This post first appeared on BusinessGreen.
What comes to mind when you think of the British economy? A land of supermarkets and call centres? If so, you wouldn’t be far wrong, as retail business accounts for one fifth of our economy, part of a service sector contributing 78 per cent of GDP. Yet discussions about increasing the circularity of the UK economy often leapfrog retail. They tend to skip straight from the changes manufacturers can make to product design to how to get householders to recycle more.
But this is a missed opportunity to get the circular economy rolling. The intermediary role retailers have between product makers and product users gives them plenty of leverage to influence what everyone else in the economy does. Good retailers have earned the trust of their customers, allowing them to shape customer demand, whilst their purchasing power means they can shift manufacturers’ decisions. Also, their operations encompass vast logistical networks and floor spaces that could be harnessed to create productive ‘loops’ for products and materials. So what should retailers be doing more of and what’s in it for them?
Turning market pull into market push
One thing the Circular Economy Task Force has heard a lot in its discussions with business is the need for more market pull for recycled materials. Interface has shown how this can work driving innovation amongst its suppliers to provide them with the recycled nylon yarn they needed.
We know householders look to retailers to remove the environmentally bad choices, and the effect of this has been seen with initiatives like the Round Table on Sustainable Palm Oil and supermarket commitments to fair trade and free range for own label products. Retailers have the power, and the mandate, to push their suppliers for greater resource efficiency and higher recycled material content.
Increased demand for recycled content requires innovation throughout the supply chain. Retailers can have a direct influence by requiring that products are easy to recycle (recyclability in the jargon). Even better would be if they got together as a sector and agreed design standards with manufacturers. This would be along of the lines of the initiative Unilever is leading on polypropylene, the plastic in margarine tubs, to restrict the range of colourings and plasticisers used, making it easier to remanufacture and use again. WRAP’s Product Sustainability Forum, already engaging retailers, provides exactly the kind of framework for holding these discussions.

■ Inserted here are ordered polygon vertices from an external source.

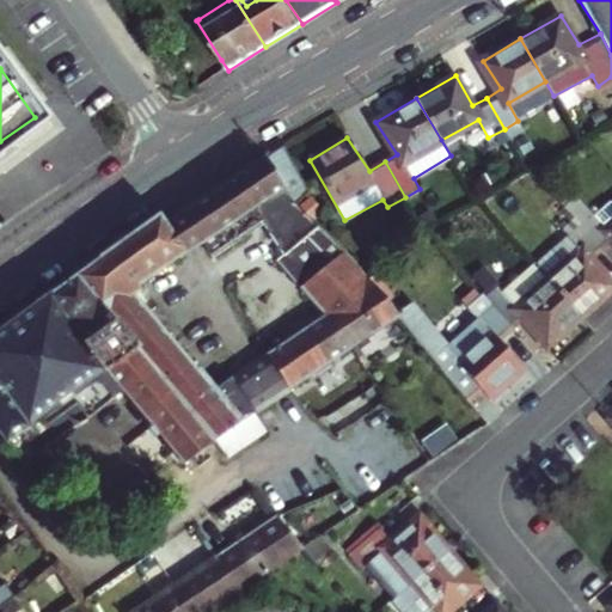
[(312,189),(283,146),(263,158),(262,155),(182,209),(200,238),(207,249),(257,218),(283,254),(275,259),(320,313),(263,353),(288,387),(398,314),(359,265),(313,218),(311,220),(295,203),(312,189)]
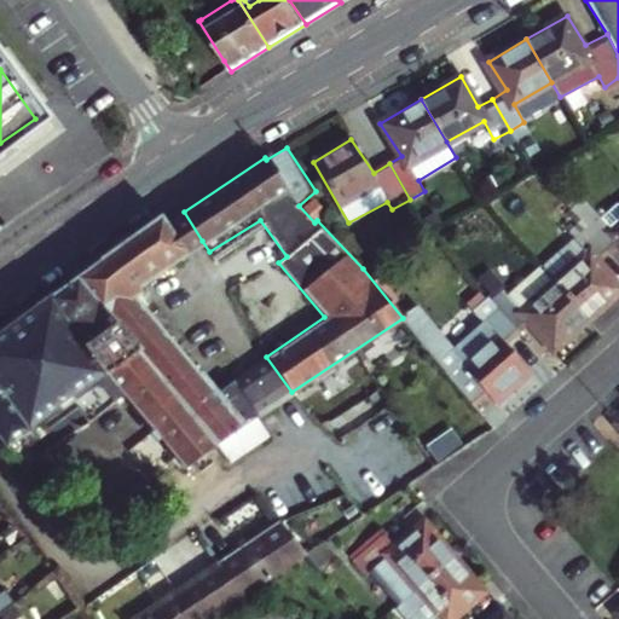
[(580,220),(611,254),(618,246),(618,204),(617,201),(601,214),(596,207),(580,220)]
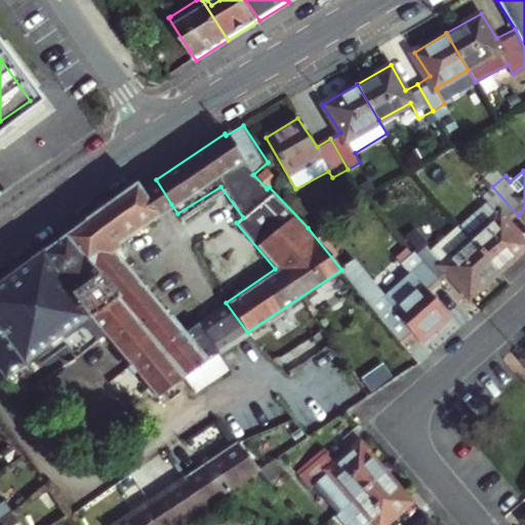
[(83,221),(38,253),(89,317),(91,316),(107,334),(158,396),(179,376),(196,392),(228,368),(217,353),(247,332),(226,303),(186,329),(172,313),(169,315),(117,253),(119,243),(171,204),(156,179),(140,190),(135,184),(82,220),(83,221)]
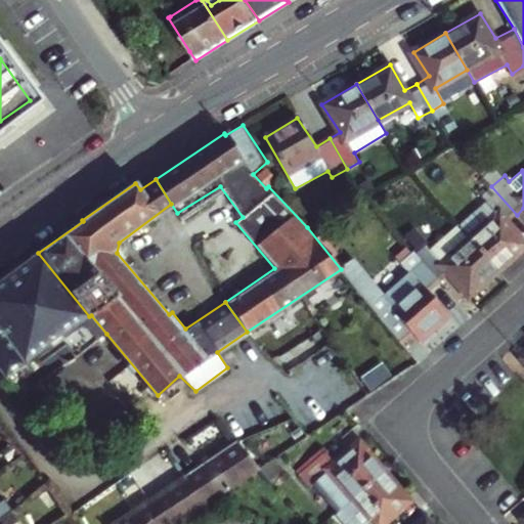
[(523,241),(508,223),(517,215),(491,186),(481,195),(496,215),(469,238),(496,271),(523,247),(523,241)]
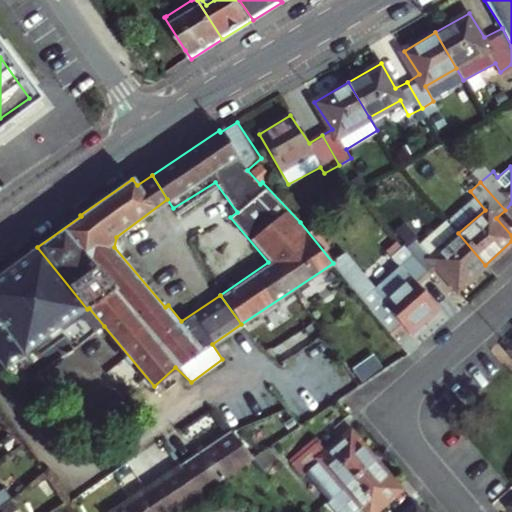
[(458,288),(485,265),(458,233),(432,255),(417,238),(417,236),(405,222),(395,230),(405,242),(401,245),(428,276),(439,267),(458,288)]
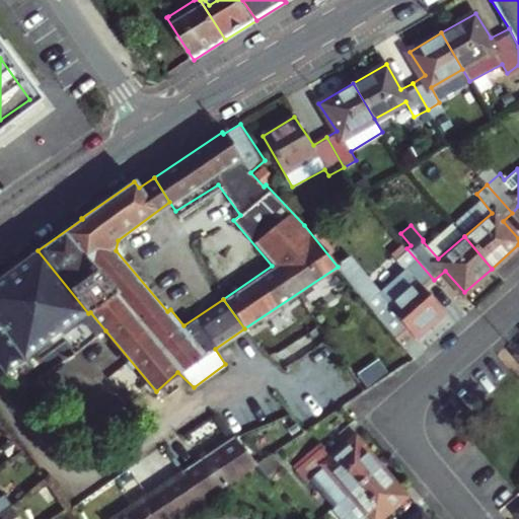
[(386,306),(376,313),(396,338),(408,329),(415,337),(443,310),(424,288),(434,280),(406,248),(395,257),(408,270),(378,296),(386,306)]
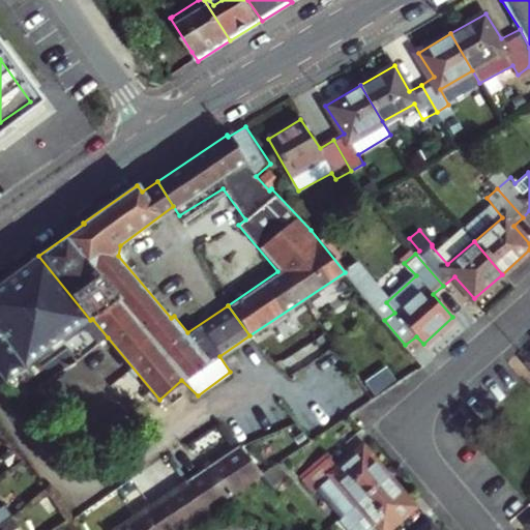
[(0,283),(0,378),(4,384),(62,341),(77,360),(108,337),(92,319),(90,320),(38,256),(0,283)]
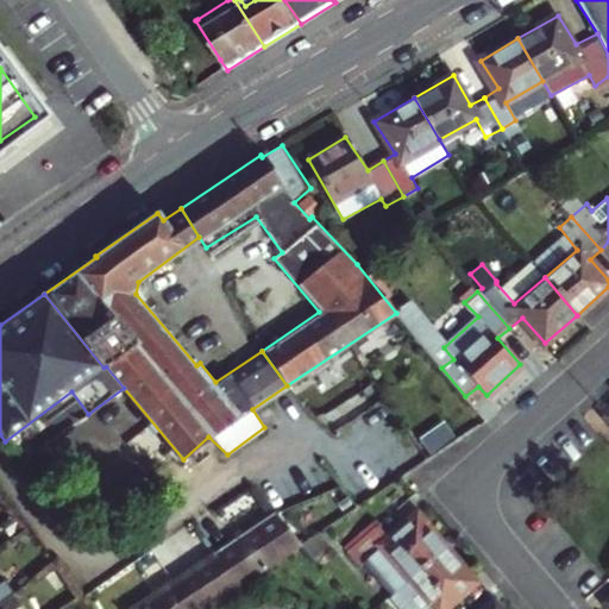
[(408,309),(400,316),(428,352),(434,347),(427,338),(431,336),(408,309)]
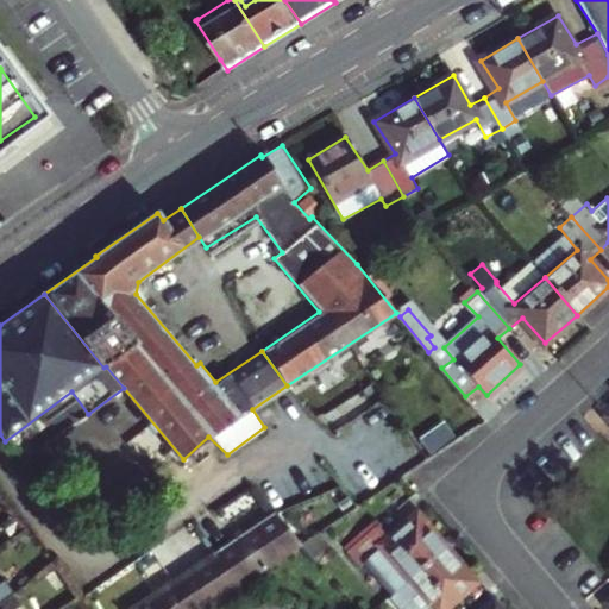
[(301,544),(275,512),(194,565),(217,600),(301,544)]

How retailers can make it work for them
Going beyond their suppliers, retailers can also make a big impact on the waste in their own operations, and benefit themselves in the process. Supermarkets provide a good model to follow, with all the big four using the lorries that deliver goods to their stores to pick up waste packaging and food products. These are consolidated at depots and sold to reprocessors, enabling them to turn waste and its management into profit. Through in-store collections, some retailers have begun to extend options for recycling items like batteries that are currently harder to recycle. The rise and rise of internet shopping means there’s a growing opportunity to extend this service to home deliveries, and the recovery of small electronic and electrical items for remanufacturing and recycling should be a priority here.

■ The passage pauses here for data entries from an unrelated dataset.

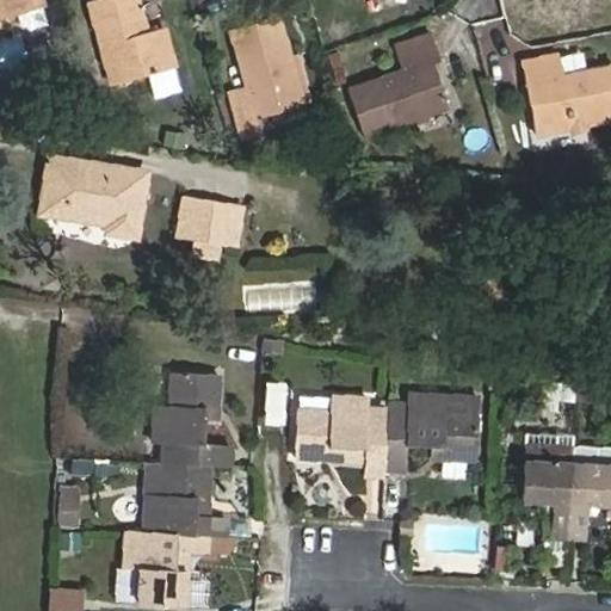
[(0,0),(0,2),(5,18),(42,6),(39,0),(0,0)]
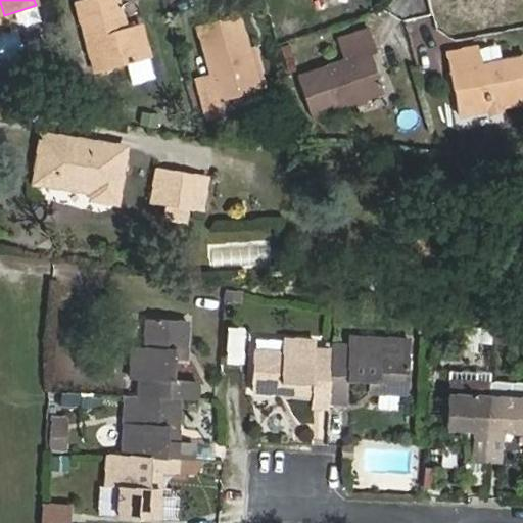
[(116,0),(87,0),(77,3),(95,72),(149,57),(140,22),(125,27),(116,0)]
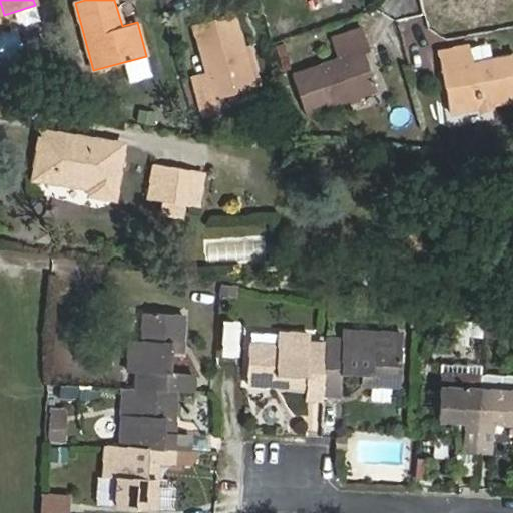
[(233,15),(194,27),(208,74),(193,78),(204,114),(217,110),(213,96),(259,83),(247,47),(243,49),(233,15)]
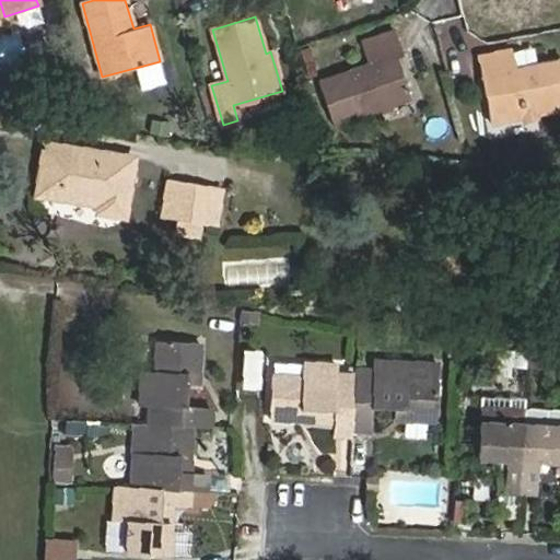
[(397,58),(404,56),(395,31),(361,43),(369,65),(318,82),(334,125),(411,96),(397,58)]
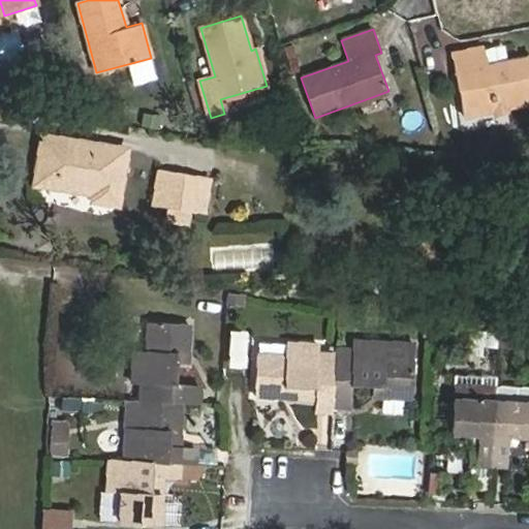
[(484,47),(452,53),(464,115),(528,101),(528,57),(488,65),(484,47)]
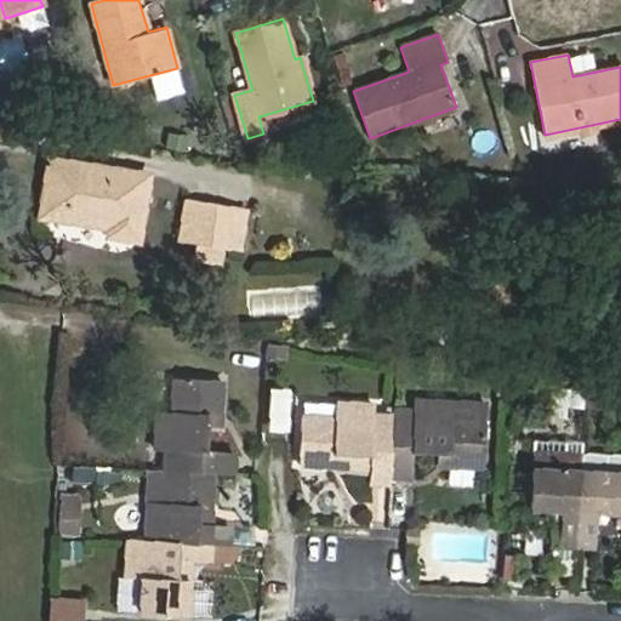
[(148,175),(50,159),(41,216),(109,226),(108,234),(138,239),(148,175)]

Retailers can also help to deliver the infrastructure required to get useful materials out of waste streams. This could be through direct investment and ownership, as is the case with Sainsbury’s, Tamar energy and anaerobic digestion. Or it could be by providing certainty to developers through long term contracts, as M&S did for Closed Loop London, offering a ten year supply agreement.
Switching from products to services
One longer term vision for a circular economy is for people to procure services rather than products. So, instead of buying a washing machine you pay for a clothes cleaning service. The point of this is that this would turn the economics of washing machine design, or any durable good for that matter, on its head. Suddenly, rather than selling more machines, it becomes a priority for business to make machines last and be easy to repair and upgrade.
Whilst leasing rather than selling might appear to be a threat to retailers, it might actually prove to be a salvation in the face of declining footfall as customers move online. In a service based economy, a retailer’s relationship with a customer becomes a long term partnership rather than a hastily sealed deal. Service provision provides ongoing revenue streams and multiple effective sales. It should also benefit the customer through more consistent and upgraded product performance at a lower total cost of ownership. Despite these theoretical benefits, leasing hasn’t taken off, and retailers say they’ve trialled it and found there was very little demand.
Customers are open to more action from retailers
Intriguingly, research by WRAP suggests customers are open to a more involved relationship with retailers, provided the offer comes from a brand they trust. This seems like an open invitation for retailers to lead customers into a service economy through compelling offers, especially given the fact that their sector is the single greatest source of advertising spend and so are highly influential in shaping customers’ desires. If going straight from a fling to lifelong commitment is too much of a leap, then a halfway house would be to set up more buyback schemes. This is mushrooming in the world of smart phones, with manufacturers like Apple, network operators like Vodafone and retailers like Carphone Warehouse all offering to buy your old phone, to be refurbished and resold, either at a lower price point in the same market or in a market overseas.
The emergence of buyback schemes, reverse logistics and joint ventures show that retailers are realising some of the benefits of a circular economy. But this is just the beginning. A radical but realistic vision for circular retail would build on the sector’s strengths: using retailers’ supply chain influence to redesign products for reuse and recovery; and sharing the value of better products with customers through service based business models.